__LISTED RECORDS__.
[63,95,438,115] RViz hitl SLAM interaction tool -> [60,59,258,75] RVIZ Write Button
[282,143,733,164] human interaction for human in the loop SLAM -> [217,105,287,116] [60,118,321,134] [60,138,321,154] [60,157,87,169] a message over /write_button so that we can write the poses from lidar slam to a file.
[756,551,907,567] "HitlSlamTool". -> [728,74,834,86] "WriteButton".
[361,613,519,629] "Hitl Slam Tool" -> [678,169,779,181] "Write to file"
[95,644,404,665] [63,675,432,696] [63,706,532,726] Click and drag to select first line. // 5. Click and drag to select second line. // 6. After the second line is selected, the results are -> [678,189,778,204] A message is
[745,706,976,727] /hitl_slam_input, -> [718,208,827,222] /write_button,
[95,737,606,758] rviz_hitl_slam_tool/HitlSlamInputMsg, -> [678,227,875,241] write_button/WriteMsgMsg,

* * *

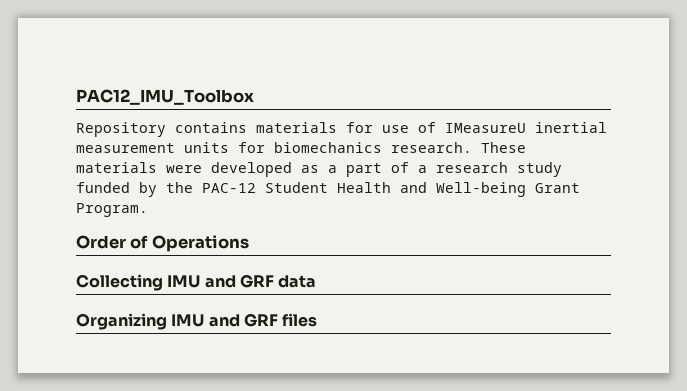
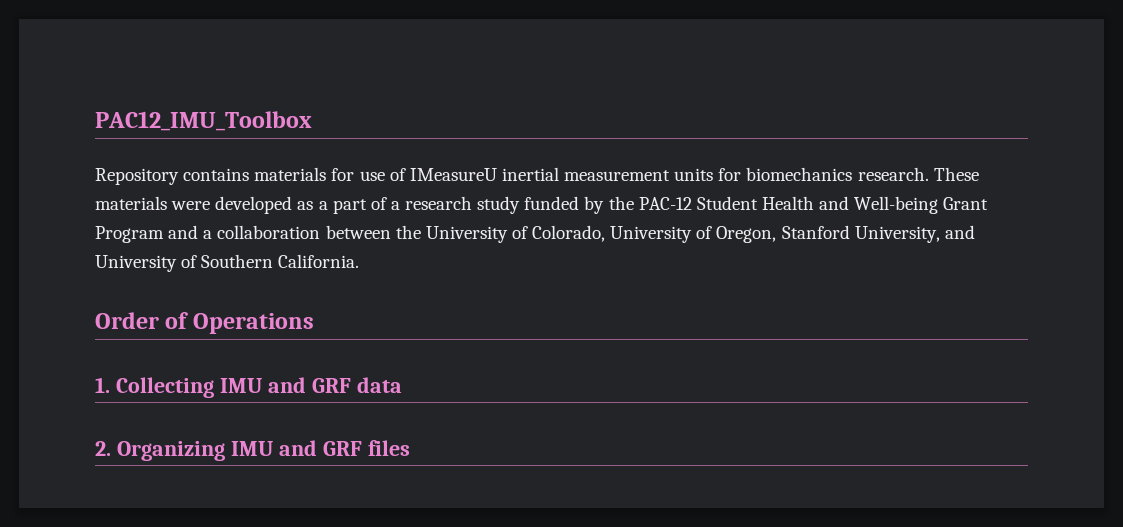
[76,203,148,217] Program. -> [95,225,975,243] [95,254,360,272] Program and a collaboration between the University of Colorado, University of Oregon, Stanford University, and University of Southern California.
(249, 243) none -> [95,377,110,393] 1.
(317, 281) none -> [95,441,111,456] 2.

__BRIEF__. Of the entries above, repeat exactly the lines from the line with "[63,95,438,115] RViz hitl" through the line with "[95,737,606,758] rviz_hitl_slam_tool/HitlSlamInputMsg, ->", both of them included.

__TASK RESPONSE__.
[63,95,438,115] RViz hitl SLAM interaction tool -> [60,59,258,75] RVIZ Write Button
[282,143,733,164] human interaction for human in the loop SLAM -> [217,105,287,116] [60,118,321,134] [60,138,321,154] [60,157,87,169] a message over /write_button so that we can write the poses from lidar slam to a file.
[756,551,907,567] "HitlSlamTool". -> [728,74,834,86] "WriteButton".
[361,613,519,629] "Hitl Slam Tool" -> [678,169,779,181] "Write to file"
[95,644,404,665] [63,675,432,696] [63,706,532,726] Click and drag to select first line. // 5. Click and drag to select second line. // 6. After the second line is selected, the results are -> [678,189,778,204] A message is
[745,706,976,727] /hitl_slam_input, -> [718,208,827,222] /write_button,
[95,737,606,758] rviz_hitl_slam_tool/HitlSlamInputMsg, -> [678,227,875,241] write_button/WriteMsgMsg,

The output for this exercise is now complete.